The club run free shuttle buses from a number of car parks in the area, so this might be a good option to consider if you decide to drive to Heidenheim. Very briefly, if you're coming from the North/A7 then park up at EPCOS (Wilhelm Kentner Straße) and the buses leave every 20 minutes from here. From the west, park up at Adalbert Stifter Realschule/Berufsschulzentrum (Heckentalstraße 70) and again the shuttle buses run every 20 minutes to the ground. Finally, from the south, The Paul Hartmann AG company (Paul Hartmann Straße 12) will let you park on their site and the shuttle buses leave for the ground every 10 minutes.
You can also use the buses operated by the Heidenheimer Verkehrsgesellschaft (HVG) transport network if you arrive at the main station. The bus stop is about 100 metres to your right as you come out of the main entrance towards the city centre, and lines 6 (Direction: Heidenheim Klinikum) and 7 (Direction: Mergelstetten Stuttgarter Ring) take you to the Voith Arena stop outside the stadium.
For any of you who have wheezed up to the Betzenberg in Kaiserslautern, you'll have an idea of what's in store for you walking to the Voith Arena. At 555 metres above sea level, it's the second highest ground in Germany and involves a significant climb up a hill from the city centre a mile and a half away. If you're feeling energetic though then come out of the main station and turn onto Bahnhofstraße, following it until you reach the junction with St Pöltener Straße. Turn right and follow St.Pöltener Straße until it leads round to the left and turn immediately right onto Im Flugel. Follow this for about half a mile and you'll reach the junction with Katzental. Turn right and begin the hike up the hill before you reach the ground and have a chance to get your breath back.
FAN SHOP, MUSEUM & STADIUM TOURS
The FCH Fan and Ticket Shop at the Voith Arena (in front of the Osttribüne; 10am-6pm, Mon-Fri).
Additional fan shops can be found at:
FCH Fan and Ticket Shop (Hauptstraße 22, Heidenheim; 10am-6pm, Mon-Fri; 10am-2pm, Sat)
11TEAMSSPORTS (Hauptstraße 56, 89537 Giengen/Hohenmemmingen; 9:30am-12:30pm, 2-6pm, Mon, Tue, Thu-Fri; 9:30am-12:30pm, Sat)
Fanshop at Marktkauf (Nattheimer Straße 100, 89520 Heidenheim; 7am-10pm, Mon-Sat)

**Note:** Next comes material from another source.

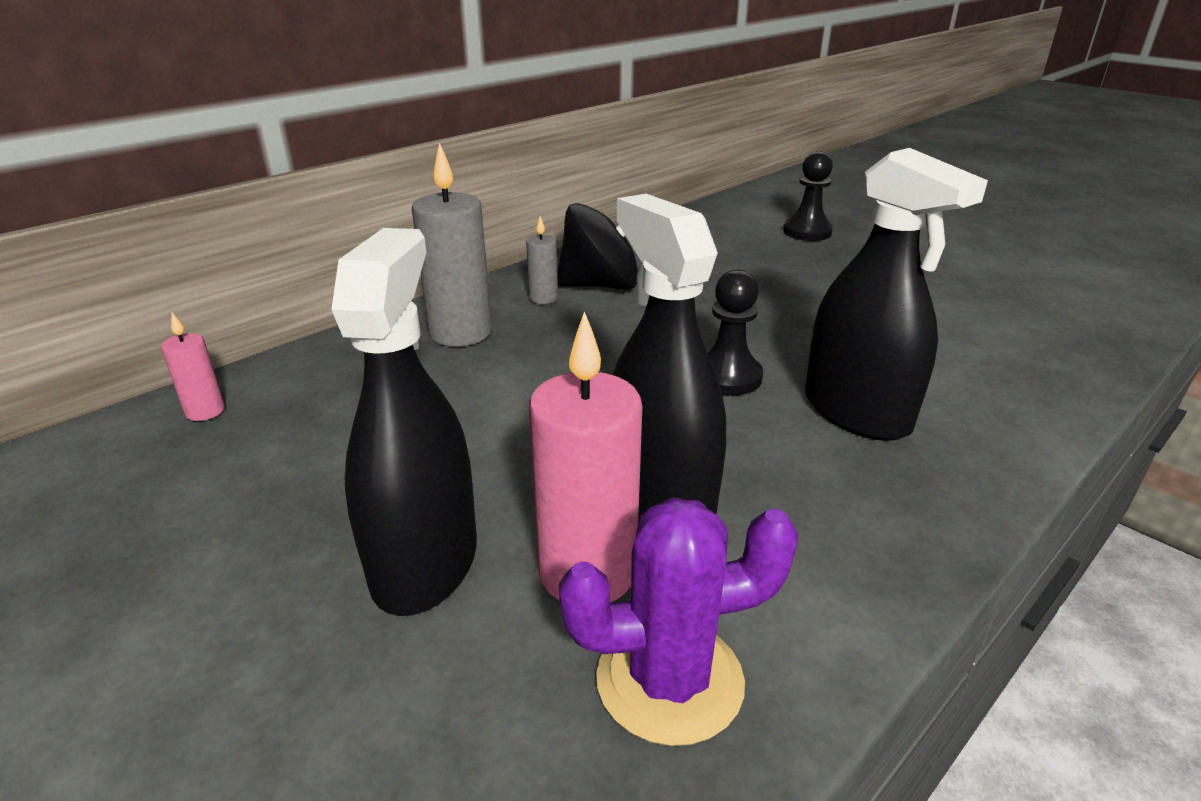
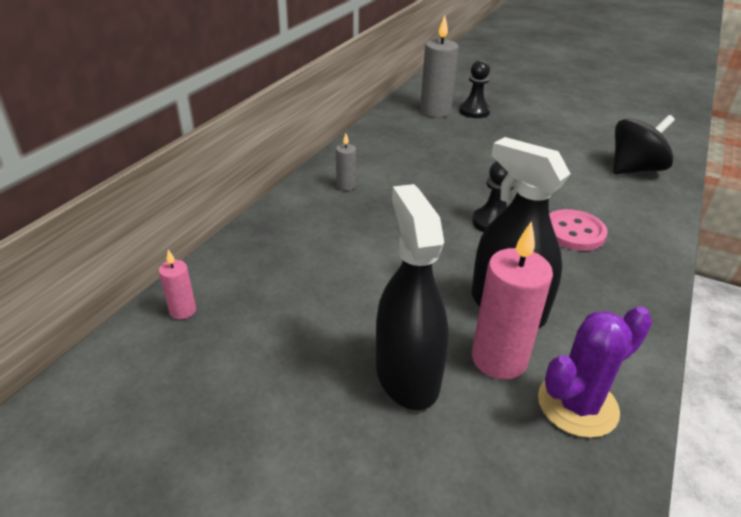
camera: 20 degrees left, 5 degrees up
grey candle [412,142,492,347] -> grey candle moved to [420,15,459,117]
black spinning top [557,203,638,289] -> black spinning top moved to [613,115,675,174]
black spray bottle [805,148,988,441] -> pink button [549,209,608,251]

Guided tours (adults/children €7/€5) of the Voith Arena can be requested. According to the stadium website, a visit to the Press room and the 'KidsClub' are not to be missed, although as members of the media ourselves, we're of the opinion that they're often one and the same thing. To see for yourself, just send Heidenheim an email with the date you want to visit - firstname.lastname@example.org or email@example.com. Further Information about the tour can be found here.
FOOD & DRINK OPTIONS
There isn't a great deal around the ground so you're as well getting a bite to eat in Heidenheim before the match. At the Voith Arena itself, the usual mobile fast food and drink outlets offer the typical German football fayre of beer, chips, rostbratwurst etc; although once inside the stadium you're going to have to pay for your bratwurst and half-litre of Dinkelacker using cashless payment methods (credit or debit cards, Apple Pay, Google Pay etc).